Puede parecer poco, pero a veces necesitamos sencillamente oír la voz de alguien en concreto. Como sea, al menos. No es tanto la compañía de los argumentos cuanto el cálido articular, entonar, deletrear, sonar, de su singular expresividad. Su voz nos alegre, quizás nos provoca sentimientos. Es como si al oírla viniera algo de su presencia. Tantas veces nos alcanza de lejos y todo cobra otro sentido. Aún resuena en nuestros oídos, la de quien, aunque por lo que fuere, ya no la oyes.
La voz nos ofrece toda una fisonomía. Ciertamente se forma en un modo de hablar y de decir las cosas. Todo vibra con la voz, y nos vemos atravesados por un sentir que busca componerse y trata de huir, hasta alcanzar nuestra propia figura.
A veces parece tan firme como dulce, no es implacable pero resulta agradable y se despliega con ese aire tan propio, que hace como si le estuviera viendo.
No siempre el decir del otro resulta convincente sólo por sus necesarias y buenas razones, como si éstas se impusieran por sí mismas indiscutiblemente, pero debo reconocer que siempre me gustó oír su voz.
Y en nuestro aislamiento atraviesa los espacios, distancias y vidas para alcanzarnos. Por eso, una vez que una voz es ya parte constitutiva, se origina en nuestra mente su físico, y posee ya un aroma que no sólo es reconocible sino que constituye en parte su forma de ser. Es en realidad la conformada por ese tono familiar que a veces oímos en nuestros silencios.

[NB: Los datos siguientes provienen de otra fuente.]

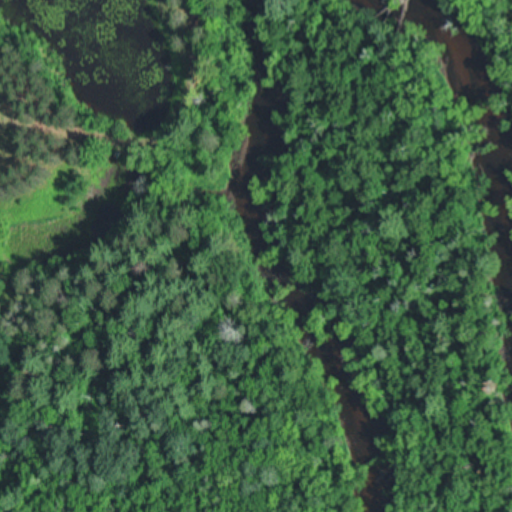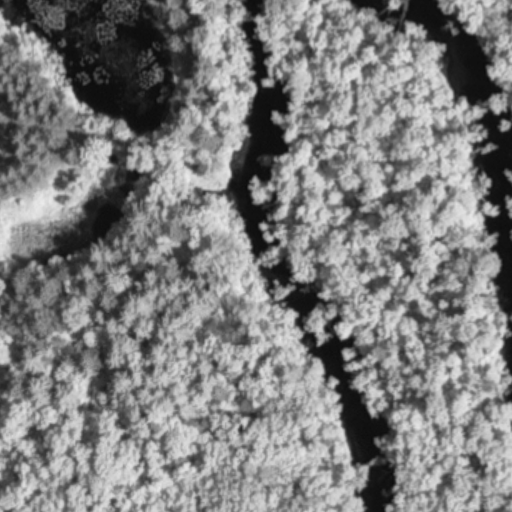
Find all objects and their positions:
river: (259, 24)
road: (151, 140)
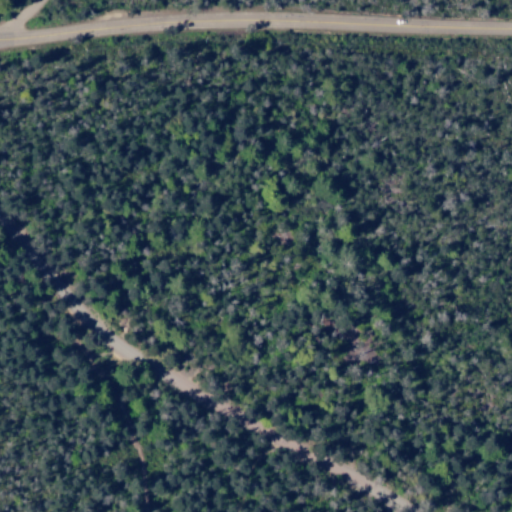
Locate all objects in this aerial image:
road: (24, 20)
road: (255, 26)
road: (169, 380)
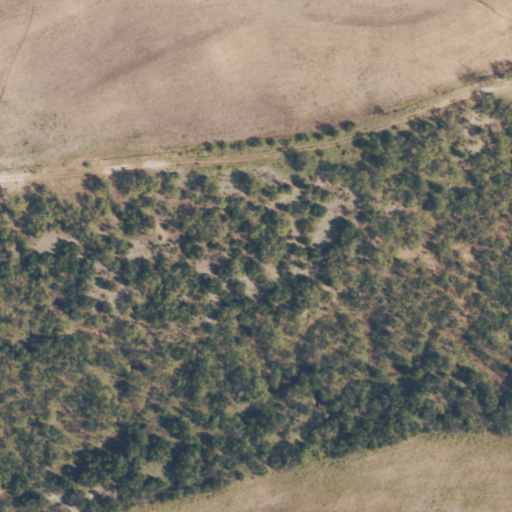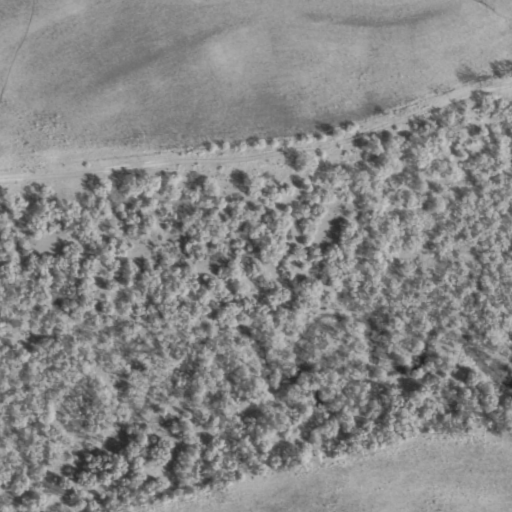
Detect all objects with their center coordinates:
road: (266, 231)
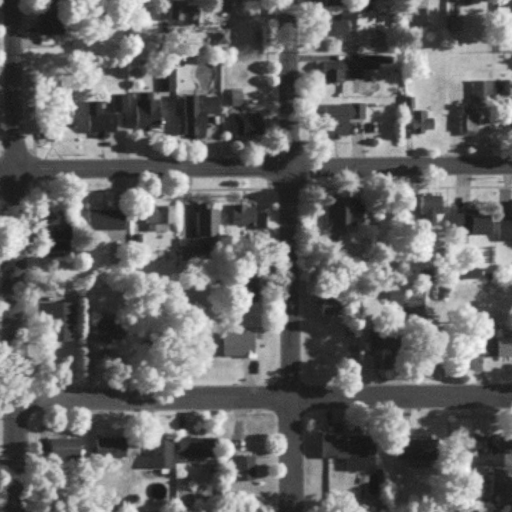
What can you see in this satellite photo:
building: (424, 1)
building: (461, 2)
building: (332, 6)
building: (181, 16)
building: (505, 16)
building: (55, 22)
building: (416, 24)
building: (330, 33)
building: (221, 41)
building: (336, 77)
building: (481, 97)
building: (511, 118)
building: (197, 119)
building: (146, 120)
building: (103, 121)
building: (335, 126)
building: (424, 126)
building: (246, 129)
road: (256, 171)
building: (426, 210)
building: (337, 217)
building: (246, 222)
building: (156, 223)
building: (105, 224)
building: (55, 228)
building: (471, 228)
building: (504, 235)
building: (199, 238)
road: (10, 255)
road: (283, 256)
building: (413, 318)
building: (60, 327)
building: (110, 335)
building: (237, 349)
building: (352, 349)
building: (504, 352)
road: (256, 400)
building: (473, 451)
building: (501, 452)
building: (197, 453)
building: (65, 454)
building: (111, 455)
building: (350, 456)
building: (416, 456)
building: (162, 459)
building: (244, 474)
building: (504, 498)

Si no hay mucho que decir, nos gustaría oír su voz. Léeme, siquiera un texto ya dicho. Llama, aunque sea por error para preguntar algo equivocadamente. Pero cuantas veces te gustaría oír de nuevo su voz, aunque sea obligado decir que no necesita remitir ningún contenido.
La voz es ya en sí misma un sentido singular. Déjate dormir escuchándola. Y si es preciso, soñar al arrullo de su despedida.
Meditación: Nada revela tanto el carácter de una persona como su voz.